Some things you'll notice right away: Your local streets are overlaid onto the game world, and there are big circles all over the place, denoting various regions. These regions, known as dukedoms, can be explored (accomplished by beating a guardian monster) and then claimed (by beating the avatar of whatever other player had claimed the region). Claimed regions give rewards daily and likely will often trade hands, depending on how many players are active in your region.

With the "Orna" app open, the map will move as you move. Player sprites have a certain view-distance around them, and as you travel, new regions come into view. Some features found by exploring are quest-giving nonplayer characters and also buildings, such as blacksmiths smithies, shops, inns and dungeons.

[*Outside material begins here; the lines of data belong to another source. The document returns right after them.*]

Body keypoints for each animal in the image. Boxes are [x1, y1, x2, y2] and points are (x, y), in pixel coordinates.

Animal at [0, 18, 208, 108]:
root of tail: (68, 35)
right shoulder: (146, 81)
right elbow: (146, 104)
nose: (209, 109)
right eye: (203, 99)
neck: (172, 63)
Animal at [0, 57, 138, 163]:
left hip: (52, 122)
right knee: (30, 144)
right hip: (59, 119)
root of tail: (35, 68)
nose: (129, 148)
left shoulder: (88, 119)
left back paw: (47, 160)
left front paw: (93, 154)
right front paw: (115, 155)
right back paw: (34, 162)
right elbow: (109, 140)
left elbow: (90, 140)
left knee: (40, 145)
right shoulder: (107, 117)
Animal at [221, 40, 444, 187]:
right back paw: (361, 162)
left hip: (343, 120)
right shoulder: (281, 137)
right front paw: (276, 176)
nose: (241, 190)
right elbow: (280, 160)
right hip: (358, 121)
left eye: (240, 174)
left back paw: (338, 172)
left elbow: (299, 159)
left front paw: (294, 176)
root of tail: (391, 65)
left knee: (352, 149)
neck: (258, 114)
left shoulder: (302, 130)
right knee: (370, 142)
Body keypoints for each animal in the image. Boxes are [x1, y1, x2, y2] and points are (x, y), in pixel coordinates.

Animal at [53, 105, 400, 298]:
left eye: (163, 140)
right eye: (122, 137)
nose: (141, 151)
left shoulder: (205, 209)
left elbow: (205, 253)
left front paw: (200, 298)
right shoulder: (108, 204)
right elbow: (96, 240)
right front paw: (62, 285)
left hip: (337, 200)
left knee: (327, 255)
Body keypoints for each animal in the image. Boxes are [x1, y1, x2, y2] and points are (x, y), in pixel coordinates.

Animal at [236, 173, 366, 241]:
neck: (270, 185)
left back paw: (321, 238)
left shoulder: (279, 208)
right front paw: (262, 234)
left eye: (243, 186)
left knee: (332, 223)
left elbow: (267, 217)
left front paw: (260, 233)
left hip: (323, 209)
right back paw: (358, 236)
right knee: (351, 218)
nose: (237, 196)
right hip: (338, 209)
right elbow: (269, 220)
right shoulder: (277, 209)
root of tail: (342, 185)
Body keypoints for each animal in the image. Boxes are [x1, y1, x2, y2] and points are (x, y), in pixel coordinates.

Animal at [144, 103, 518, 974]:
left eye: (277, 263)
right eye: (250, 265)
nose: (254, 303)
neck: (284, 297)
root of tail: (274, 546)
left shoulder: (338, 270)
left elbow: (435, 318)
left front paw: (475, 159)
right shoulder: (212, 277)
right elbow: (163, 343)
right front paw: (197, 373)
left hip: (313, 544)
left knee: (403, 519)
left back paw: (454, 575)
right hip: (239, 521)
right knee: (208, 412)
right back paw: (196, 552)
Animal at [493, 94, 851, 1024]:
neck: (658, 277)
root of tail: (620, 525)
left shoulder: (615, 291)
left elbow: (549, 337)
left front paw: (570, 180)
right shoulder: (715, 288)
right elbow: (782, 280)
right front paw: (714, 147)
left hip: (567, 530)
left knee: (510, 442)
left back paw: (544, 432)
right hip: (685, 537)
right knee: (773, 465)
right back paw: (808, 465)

Dungeons are of particular interest — in dungeons, players challenge a series of at least 10 consecutive monsters, some of which will be boss-level monsters with bigger rewards. Dungeons have a cool down that ranges from hours to days, but they're a great source of important rewards.

One aspect of "Orna" that I really like is it genuinely rewards getting outside, walking around and exploring your area. You can play the game from one location — monsters will continually spawn in any location as fast as you beat them — but players will progress much faster (and have a better time) by getting out and about.


[Video not showing up above? Click here to watch » arkansasonline.com/0117orna/]

The rewards for being active and walking around are significant — and the game is astute at noticing when you're in a car and not actually walking, so don't try to fool it.

Your real-world location also matters in other ways — if you're in a forested region in real life, the game will spawn different kinds of monsters, and likewise if you're near bodies of water such as rivers, lakes and oceans. There's also a fishing game that can give rewards, but it only works when the game detects you as being near a body of water.

The game can be played completely solo, but there is also a multiplayer element. Players can join kingdoms, which offer additional content, such as daily player-vs.-player battles and raid bosses. It's also possible to join a party with up to six people, sharing experience and completing various tasks together.

There are also lots of daily quests to accomplish, with tasks such as killing a number of a particular type of monster, collecting materials and walking a certain distance.

The progression in "Orna" starts off quickly, but eventually there's a pretty substantial grind to unlock the next tier of class. There's no real reason to rush, though — as long as you're having fun, you can play at your own pace, taking as long as you want. One of the unique leveling aspects of "Orna" is that you're not limited to the skills of your class but can use the skills of any class you've unlocked, allowing a lot of character customization.

There's an impressive amount of content in "Orna," which was created entirely by one developer over the past several years, and the game is still in development, with major features in the pipeline. Its creator recently founded a studio, bringing more people on board, with the goal of a major overhaul that will add live player-vs.-player matches and real-time party combat.

"Orna" is a free game but with a few real-money options (such as some special classes, character sprites and in-game items) but nothing that would resemble a "pay-to-win" option. You can play when you want, put it down when you want. Plus, similar to Pokemon Go, it actually motivates people to get up, go outside and take a walk, and rewards them for doing so. What's not to love about that?